• GOAL OF THE EXERCISE: All that should come back is the lines of the data below from the one containing "(337, 550) none" to the one containing "(247, 838) none -> [782,135,831,149] shortly.", inclusive, exactly as they stand.
-------
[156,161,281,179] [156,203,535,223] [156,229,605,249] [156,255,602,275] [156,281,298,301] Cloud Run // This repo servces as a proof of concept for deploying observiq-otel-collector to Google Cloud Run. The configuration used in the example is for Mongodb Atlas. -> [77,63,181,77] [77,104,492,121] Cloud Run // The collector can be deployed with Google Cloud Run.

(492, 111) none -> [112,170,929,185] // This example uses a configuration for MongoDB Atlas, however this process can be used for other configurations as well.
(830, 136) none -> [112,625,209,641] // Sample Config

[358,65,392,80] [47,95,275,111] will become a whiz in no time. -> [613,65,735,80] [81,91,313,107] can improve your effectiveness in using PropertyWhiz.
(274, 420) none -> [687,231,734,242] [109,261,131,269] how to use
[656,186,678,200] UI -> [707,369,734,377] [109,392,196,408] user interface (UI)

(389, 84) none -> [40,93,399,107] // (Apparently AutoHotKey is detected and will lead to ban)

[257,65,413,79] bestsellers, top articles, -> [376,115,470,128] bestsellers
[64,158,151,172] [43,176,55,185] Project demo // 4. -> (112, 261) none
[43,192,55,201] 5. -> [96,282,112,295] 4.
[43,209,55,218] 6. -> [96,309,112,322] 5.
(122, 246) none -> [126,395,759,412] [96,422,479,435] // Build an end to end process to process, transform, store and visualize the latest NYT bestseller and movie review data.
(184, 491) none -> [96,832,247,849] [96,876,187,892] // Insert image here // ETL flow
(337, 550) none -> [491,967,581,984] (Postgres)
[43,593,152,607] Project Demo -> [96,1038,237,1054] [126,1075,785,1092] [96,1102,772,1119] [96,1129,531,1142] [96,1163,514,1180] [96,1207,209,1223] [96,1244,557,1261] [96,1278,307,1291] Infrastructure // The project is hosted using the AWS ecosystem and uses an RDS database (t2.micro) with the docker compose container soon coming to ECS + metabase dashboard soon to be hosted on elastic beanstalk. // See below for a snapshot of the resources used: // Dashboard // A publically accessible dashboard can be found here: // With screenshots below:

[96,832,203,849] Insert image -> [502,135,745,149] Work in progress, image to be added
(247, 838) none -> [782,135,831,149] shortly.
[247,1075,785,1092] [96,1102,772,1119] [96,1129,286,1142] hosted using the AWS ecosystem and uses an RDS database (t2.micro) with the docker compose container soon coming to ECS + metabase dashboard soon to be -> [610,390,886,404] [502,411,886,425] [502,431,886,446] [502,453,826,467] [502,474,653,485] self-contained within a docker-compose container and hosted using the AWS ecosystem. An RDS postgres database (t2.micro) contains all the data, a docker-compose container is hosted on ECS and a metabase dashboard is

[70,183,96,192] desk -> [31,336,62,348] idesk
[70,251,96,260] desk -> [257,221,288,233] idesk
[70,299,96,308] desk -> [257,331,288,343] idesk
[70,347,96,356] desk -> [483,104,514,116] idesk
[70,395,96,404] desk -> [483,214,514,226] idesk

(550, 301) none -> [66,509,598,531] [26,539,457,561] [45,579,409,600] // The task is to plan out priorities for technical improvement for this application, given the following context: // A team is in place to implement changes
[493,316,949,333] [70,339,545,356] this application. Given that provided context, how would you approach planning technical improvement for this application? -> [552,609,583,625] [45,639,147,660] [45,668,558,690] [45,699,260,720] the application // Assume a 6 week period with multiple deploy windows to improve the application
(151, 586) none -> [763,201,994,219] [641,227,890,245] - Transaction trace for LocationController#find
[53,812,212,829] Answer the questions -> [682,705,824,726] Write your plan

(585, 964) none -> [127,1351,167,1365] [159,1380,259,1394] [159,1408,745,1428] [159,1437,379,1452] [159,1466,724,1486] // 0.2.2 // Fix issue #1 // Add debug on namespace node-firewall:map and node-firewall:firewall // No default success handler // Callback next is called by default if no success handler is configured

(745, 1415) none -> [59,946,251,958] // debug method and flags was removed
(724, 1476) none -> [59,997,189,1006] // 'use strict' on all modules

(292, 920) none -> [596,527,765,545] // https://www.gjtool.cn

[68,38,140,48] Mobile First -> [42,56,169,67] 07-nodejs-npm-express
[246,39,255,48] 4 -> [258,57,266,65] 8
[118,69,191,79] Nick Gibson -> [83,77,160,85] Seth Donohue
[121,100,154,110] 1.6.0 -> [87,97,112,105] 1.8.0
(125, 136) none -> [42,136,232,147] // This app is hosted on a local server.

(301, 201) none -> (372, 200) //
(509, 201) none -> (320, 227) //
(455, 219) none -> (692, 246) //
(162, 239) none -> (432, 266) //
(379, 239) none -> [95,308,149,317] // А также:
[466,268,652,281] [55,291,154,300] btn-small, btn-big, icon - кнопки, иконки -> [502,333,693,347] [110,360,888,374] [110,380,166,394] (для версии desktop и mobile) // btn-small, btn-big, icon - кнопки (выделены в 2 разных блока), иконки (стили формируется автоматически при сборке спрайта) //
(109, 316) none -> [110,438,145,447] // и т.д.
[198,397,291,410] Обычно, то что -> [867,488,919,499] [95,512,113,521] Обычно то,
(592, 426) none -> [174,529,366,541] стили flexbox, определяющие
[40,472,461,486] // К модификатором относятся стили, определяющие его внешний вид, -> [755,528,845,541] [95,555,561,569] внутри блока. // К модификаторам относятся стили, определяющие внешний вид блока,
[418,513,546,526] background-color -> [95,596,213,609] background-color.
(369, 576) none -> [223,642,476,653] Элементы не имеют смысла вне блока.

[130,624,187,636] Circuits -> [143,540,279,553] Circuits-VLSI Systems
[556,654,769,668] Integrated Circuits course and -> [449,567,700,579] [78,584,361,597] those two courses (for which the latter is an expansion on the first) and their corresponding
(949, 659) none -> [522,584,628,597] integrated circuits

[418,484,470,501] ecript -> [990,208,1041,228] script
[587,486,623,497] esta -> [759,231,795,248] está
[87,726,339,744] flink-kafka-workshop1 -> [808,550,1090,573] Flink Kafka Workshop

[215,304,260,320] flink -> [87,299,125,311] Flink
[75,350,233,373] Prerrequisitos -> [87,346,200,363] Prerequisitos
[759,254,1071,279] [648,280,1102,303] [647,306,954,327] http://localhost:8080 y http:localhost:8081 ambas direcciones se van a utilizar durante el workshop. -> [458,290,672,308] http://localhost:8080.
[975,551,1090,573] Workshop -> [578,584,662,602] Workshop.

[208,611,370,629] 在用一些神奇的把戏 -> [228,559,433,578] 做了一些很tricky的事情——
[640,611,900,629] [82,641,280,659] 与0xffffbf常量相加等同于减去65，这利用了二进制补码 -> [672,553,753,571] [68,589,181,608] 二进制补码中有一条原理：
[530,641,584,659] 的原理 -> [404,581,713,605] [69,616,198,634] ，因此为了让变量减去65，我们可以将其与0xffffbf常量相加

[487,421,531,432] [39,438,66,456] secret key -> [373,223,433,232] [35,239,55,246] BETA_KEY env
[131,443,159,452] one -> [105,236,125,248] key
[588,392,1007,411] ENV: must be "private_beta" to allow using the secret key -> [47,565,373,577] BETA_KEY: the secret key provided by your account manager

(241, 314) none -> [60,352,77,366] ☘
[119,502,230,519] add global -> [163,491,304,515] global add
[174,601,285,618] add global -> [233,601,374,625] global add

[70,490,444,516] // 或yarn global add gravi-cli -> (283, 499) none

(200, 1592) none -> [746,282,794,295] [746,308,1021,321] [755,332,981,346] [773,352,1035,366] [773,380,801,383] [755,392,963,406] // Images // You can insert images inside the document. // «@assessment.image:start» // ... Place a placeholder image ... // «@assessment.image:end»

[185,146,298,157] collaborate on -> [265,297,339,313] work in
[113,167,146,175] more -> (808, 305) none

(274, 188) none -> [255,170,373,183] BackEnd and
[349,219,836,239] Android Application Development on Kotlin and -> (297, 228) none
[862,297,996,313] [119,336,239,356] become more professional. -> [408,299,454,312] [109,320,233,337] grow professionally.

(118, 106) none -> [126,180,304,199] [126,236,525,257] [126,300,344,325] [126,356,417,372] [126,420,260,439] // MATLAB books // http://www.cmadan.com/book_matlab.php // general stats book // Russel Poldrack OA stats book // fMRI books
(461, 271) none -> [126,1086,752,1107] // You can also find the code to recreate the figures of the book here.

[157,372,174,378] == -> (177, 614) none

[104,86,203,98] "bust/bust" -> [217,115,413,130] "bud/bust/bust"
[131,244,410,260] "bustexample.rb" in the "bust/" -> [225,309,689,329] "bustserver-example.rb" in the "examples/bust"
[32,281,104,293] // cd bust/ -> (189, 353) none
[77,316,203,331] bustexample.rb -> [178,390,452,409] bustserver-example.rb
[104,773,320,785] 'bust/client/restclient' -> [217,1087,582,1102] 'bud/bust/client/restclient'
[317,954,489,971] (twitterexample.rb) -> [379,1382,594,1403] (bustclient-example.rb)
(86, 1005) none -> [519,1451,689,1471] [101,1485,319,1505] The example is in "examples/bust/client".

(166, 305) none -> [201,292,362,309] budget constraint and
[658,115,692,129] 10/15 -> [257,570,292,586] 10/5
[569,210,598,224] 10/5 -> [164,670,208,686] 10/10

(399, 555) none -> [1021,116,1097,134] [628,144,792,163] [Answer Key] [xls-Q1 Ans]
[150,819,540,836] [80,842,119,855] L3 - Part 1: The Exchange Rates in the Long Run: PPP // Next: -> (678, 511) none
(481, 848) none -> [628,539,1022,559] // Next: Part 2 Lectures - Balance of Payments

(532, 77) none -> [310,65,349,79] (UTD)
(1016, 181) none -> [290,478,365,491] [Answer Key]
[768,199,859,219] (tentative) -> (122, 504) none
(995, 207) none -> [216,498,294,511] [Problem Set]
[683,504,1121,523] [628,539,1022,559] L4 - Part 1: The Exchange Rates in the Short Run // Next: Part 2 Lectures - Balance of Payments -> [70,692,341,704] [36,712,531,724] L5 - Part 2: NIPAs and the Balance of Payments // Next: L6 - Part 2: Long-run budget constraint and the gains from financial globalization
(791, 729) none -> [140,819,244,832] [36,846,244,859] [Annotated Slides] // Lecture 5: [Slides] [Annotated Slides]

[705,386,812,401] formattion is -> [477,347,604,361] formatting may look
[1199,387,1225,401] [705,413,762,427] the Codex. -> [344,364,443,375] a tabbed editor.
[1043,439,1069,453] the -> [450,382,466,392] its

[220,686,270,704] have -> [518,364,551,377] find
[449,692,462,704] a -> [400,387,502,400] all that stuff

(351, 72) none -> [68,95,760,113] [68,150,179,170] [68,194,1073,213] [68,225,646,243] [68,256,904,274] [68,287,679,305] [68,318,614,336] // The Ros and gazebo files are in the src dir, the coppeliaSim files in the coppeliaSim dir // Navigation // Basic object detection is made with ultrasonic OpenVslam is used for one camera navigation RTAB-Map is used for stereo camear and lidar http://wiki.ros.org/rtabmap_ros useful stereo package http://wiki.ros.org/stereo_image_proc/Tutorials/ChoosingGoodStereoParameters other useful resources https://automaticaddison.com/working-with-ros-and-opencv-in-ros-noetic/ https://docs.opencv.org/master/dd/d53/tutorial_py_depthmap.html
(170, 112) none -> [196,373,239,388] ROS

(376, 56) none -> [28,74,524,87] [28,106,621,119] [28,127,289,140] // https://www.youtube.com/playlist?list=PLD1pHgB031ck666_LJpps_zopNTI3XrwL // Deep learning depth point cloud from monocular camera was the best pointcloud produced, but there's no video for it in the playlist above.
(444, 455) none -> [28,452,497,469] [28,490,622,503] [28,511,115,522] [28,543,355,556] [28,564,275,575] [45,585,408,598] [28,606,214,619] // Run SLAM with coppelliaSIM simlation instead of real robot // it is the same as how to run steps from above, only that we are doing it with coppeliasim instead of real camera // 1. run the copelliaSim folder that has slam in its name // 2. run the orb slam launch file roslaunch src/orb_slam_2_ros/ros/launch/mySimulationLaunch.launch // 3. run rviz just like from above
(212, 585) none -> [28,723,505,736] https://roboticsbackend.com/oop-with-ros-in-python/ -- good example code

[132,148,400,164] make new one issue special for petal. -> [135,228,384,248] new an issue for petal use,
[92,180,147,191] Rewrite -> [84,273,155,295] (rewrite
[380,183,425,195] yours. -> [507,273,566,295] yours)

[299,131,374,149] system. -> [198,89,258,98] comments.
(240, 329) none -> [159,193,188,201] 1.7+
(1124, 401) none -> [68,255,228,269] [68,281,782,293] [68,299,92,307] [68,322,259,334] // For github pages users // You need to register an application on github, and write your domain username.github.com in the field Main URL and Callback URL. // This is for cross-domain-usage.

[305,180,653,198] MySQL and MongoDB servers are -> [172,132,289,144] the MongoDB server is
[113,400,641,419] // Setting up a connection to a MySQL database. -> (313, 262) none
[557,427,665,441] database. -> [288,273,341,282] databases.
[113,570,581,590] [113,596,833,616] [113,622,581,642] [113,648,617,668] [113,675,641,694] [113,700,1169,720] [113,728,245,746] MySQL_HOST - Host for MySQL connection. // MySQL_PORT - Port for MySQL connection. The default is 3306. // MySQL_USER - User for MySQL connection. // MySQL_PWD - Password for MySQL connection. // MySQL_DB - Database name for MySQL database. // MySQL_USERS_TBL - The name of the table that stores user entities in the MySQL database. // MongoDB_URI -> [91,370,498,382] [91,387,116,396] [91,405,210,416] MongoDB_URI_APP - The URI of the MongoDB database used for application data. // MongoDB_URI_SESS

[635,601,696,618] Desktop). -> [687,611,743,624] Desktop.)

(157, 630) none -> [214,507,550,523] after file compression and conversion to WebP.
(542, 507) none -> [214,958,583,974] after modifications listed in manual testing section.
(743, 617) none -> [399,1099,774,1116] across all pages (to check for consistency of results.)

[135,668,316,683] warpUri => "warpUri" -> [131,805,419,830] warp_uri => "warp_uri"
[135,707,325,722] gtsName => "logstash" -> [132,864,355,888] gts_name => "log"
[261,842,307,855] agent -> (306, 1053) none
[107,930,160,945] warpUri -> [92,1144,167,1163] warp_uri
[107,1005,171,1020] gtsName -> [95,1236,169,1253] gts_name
-------
• RESULT FOR THIS TASK:
(337, 550) none -> [491,967,581,984] (Postgres)
[43,593,152,607] Project Demo -> [96,1038,237,1054] [126,1075,785,1092] [96,1102,772,1119] [96,1129,531,1142] [96,1163,514,1180] [96,1207,209,1223] [96,1244,557,1261] [96,1278,307,1291] Infrastructure // The project is hosted using the AWS ecosystem and uses an RDS database (t2.micro) with the docker compose container soon coming to ECS + metabase dashboard soon to be hosted on elastic beanstalk. // See below for a snapshot of the resources used: // Dashboard // A publically accessible dashboard can be found here: // With screenshots below:

[96,832,203,849] Insert image -> [502,135,745,149] Work in progress, image to be added
(247, 838) none -> [782,135,831,149] shortly.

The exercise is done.